Data excerpt:
━━━━━━

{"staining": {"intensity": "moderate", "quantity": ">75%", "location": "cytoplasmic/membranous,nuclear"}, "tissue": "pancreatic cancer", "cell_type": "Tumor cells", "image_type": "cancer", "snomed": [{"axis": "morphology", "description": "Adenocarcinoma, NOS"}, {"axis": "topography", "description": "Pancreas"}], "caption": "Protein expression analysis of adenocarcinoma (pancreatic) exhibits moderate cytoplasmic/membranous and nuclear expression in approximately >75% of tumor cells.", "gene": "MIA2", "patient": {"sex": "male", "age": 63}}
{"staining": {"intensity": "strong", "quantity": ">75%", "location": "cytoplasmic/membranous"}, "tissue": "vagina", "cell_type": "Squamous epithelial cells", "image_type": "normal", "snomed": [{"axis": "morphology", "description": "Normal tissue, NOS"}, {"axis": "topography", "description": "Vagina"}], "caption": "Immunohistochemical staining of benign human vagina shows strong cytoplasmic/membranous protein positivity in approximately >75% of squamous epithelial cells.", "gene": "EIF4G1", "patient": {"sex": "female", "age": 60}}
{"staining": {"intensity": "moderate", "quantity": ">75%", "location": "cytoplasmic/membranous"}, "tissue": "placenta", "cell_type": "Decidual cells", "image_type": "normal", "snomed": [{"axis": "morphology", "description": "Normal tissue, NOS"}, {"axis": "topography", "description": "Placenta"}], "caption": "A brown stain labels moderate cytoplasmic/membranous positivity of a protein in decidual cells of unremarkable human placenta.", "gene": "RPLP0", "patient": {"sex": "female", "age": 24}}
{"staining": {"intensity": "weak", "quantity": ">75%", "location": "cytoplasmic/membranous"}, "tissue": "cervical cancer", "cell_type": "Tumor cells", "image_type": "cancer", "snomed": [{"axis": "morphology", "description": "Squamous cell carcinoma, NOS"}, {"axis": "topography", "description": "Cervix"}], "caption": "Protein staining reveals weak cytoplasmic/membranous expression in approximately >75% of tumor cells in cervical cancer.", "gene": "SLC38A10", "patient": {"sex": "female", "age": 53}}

━━━━━━

Assigned task: Top to bottom, transcribe every line above exactly.

Answer to this task:
{"staining": {"intensity": "moderate", "quantity": ">75%", "location": "cytoplasmic/membranous,nuclear"}, "tissue": "pancreatic cancer", "cell_type": "Tumor cells", "image_type": "cancer", "snomed": [{"axis": "morphology", "description": "Adenocarcinoma, NOS"}, {"axis": "topography", "description": "Pancreas"}], "caption": "Protein expression analysis of adenocarcinoma (pancreatic) exhibits moderate cytoplasmic/membranous and nuclear expression in approximately >75% of tumor cells.", "gene": "MIA2", "patient": {"sex": "male", "age": 63}}
{"staining": {"intensity": "strong", "quantity": ">75%", "location": "cytoplasmic/membranous"}, "tissue": "vagina", "cell_type": "Squamous epithelial cells", "image_type": "normal", "snomed": [{"axis": "morphology", "description": "Normal tissue, NOS"}, {"axis": "topography", "description": "Vagina"}], "caption": "Immunohistochemical staining of benign human vagina shows strong cytoplasmic/membranous protein positivity in approximately >75% of squamous epithelial cells.", "gene": "EIF4G1", "patient": {"sex": "female", "age": 60}}
{"staining": {"intensity": "moderate", "quantity": ">75%", "location": "cytoplasmic/membranous"}, "tissue": "placenta", "cell_type": "Decidual cells", "image_type": "normal", "snomed": [{"axis": "morphology", "description": "Normal tissue, NOS"}, {"axis": "topography", "description": "Placenta"}], "caption": "A brown stain labels moderate cytoplasmic/membranous positivity of a protein in decidual cells of unremarkable human placenta.", "gene": "RPLP0", "patient": {"sex": "female", "age": 24}}
{"staining": {"intensity": "weak", "quantity": ">75%", "location": "cytoplasmic/membranous"}, "tissue": "cervical cancer", "cell_type": "Tumor cells", "image_type": "cancer", "snomed": [{"axis": "morphology", "description": "Squamous cell carcinoma, NOS"}, {"axis": "topography", "description": "Cervix"}], "caption": "Protein staining reveals weak cytoplasmic/membranous expression in approximately >75% of tumor cells in cervical cancer.", "gene": "SLC38A10", "patient": {"sex": "female", "age": 53}}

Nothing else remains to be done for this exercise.